Noémie Sauve is the artist in residence aboard Tara until Noumea. Originally from the Drôme, she is Parisian by adoption. For Noémie, who says she’s “afraid of airplanes and water”, the beginning of this voyage was not easy. She embarked on August 7 in New Zealand and immediately had to endure 8 days of very rough sailing against the winds. A month later, she has found her mark, both personally and artistically. Conversation with a passionate artist who uses a very particular technique, fine and precise as the strokes of her pencil:
V.H.: Noémie, what do you remember from your first hours on board?
N.S.: I’m not used to traveling. Before I set out on this adventure, I didn’t know how to prepare myself. I arrived in New Zealand with a load of stress, but also a lot of desires. Docked at the wharf in Whangarei, Tara and her crew were waiting for me to set sail. It was almost nightfall. When I saw the boat, I felt a huge wave of relief. I’m here! I had taken one trip to begin another.
Afterwards, I didn’t have any real moments of adaptation. No one had time to take care of me. So I imitated what I was seeing and gradually adapted to the very rough sea. I said to myself, “To stay alive there’s no choice but to trust the crew, people I don’t even know.” I didn’t quite understand what was happening to me.
Noémie Sauve draws freshly collected coral © Vincent Hilaire / Tara Expeditions Foundation
V.H: One month later, you feel very comfortable aboard Tara. After this challenging start, has the experience turned out to be positive?
N.S.: In one month I feel like I’ve lived through several seasons. At every moment you know you’re voyaging on the water. The sea and the winds are sensitive to all environmental parameters. You feel the globe. And I feel invincible now! (laughs). This baptism by fire –very difficult for me as an artist coming to observe scientists — definitely created a bond with the sailors. A tacit friendship. I understood that it was the sailors above all who welcomed me. With this voyage, I started at point 0: we’re all subjected to the same elements. It’s like being calibrated by the sea.
In these agitated waters, each wave has an identity. It carries a warmth, a conversation from the inside to the outside, a resonance. The ocean is mapped, but this dimension, this emotional landscape is not. One feels life under the water and the influences of this life outside the water.

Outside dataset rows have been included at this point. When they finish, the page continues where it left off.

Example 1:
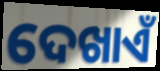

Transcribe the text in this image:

ଦେଖାଏଁ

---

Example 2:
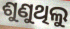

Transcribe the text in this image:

ଶୁଣୁଥିଲୁ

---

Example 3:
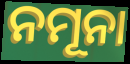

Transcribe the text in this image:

ନମୂନା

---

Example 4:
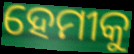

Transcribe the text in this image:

ହେମୀକୁ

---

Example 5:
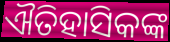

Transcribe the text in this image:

Improvised exhibition of Noémie Sauve’s drawing on fluorescent coral fishes © Vincent Hilaire / Tara Expditions Foundation
V.H: Do you have a more precise idea of the work that will be inspired by this residence?

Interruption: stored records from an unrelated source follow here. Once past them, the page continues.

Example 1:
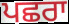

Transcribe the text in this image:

ਪਛਰਾ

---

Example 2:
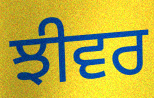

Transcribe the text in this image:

ਝੀਵਰ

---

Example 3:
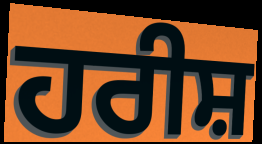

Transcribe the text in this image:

ਹਰੀਸ਼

NS: Before I came aboard, I wanted to create a project about reading the landscape, where the influence of human activities would be identified, with a nod to the great naturalist expeditions of the 18th century.
A month later, I have a more precise idea of the different “palettes” that will give substance to this project. My palettes are philosophical, scientific, maritime, technical. In my drawings, diagrams and graphics, I integrate these palettes with colors, objects, corals, leaves, fishes, waves.
Noémie Sauve dives in the ocean to find the inspiration for her creations © François Aurat / Tara Expeditions Foundation
I’ve created references and try to include these palettes in the drawings I’m doing aboard Tara. Back in my Paris atelier, this material will allow me to really begin the work. The exchanges with scientists inspire me a lot because each of these drawings or future sculptures, for example, are tools for reflexion. An illustration: Ecology is a whole, but science traditionally approaches it only discipline by discipline. This question will be present in my future creations.
I can already tell you that my drawing of coral struggling with ocean acidification and rising temperatures will be one of the works I’ll finally keep, out of all these first sketches. Actually I have many ideas. In sculpture, I will work more particularly on fantasmagoric fluorescences. It’s often apparent that the human race, rather than respecting what we don’t understand, systematically wants to master it. The coral landscapes explored during the Tara Pacific expedition are not spared this, so I’m going to create imaginary landscapes to stimulate interest in their complexity. I’m also thinking of creating exoskeletons, as polyps do, using the technique of metal electrolysis.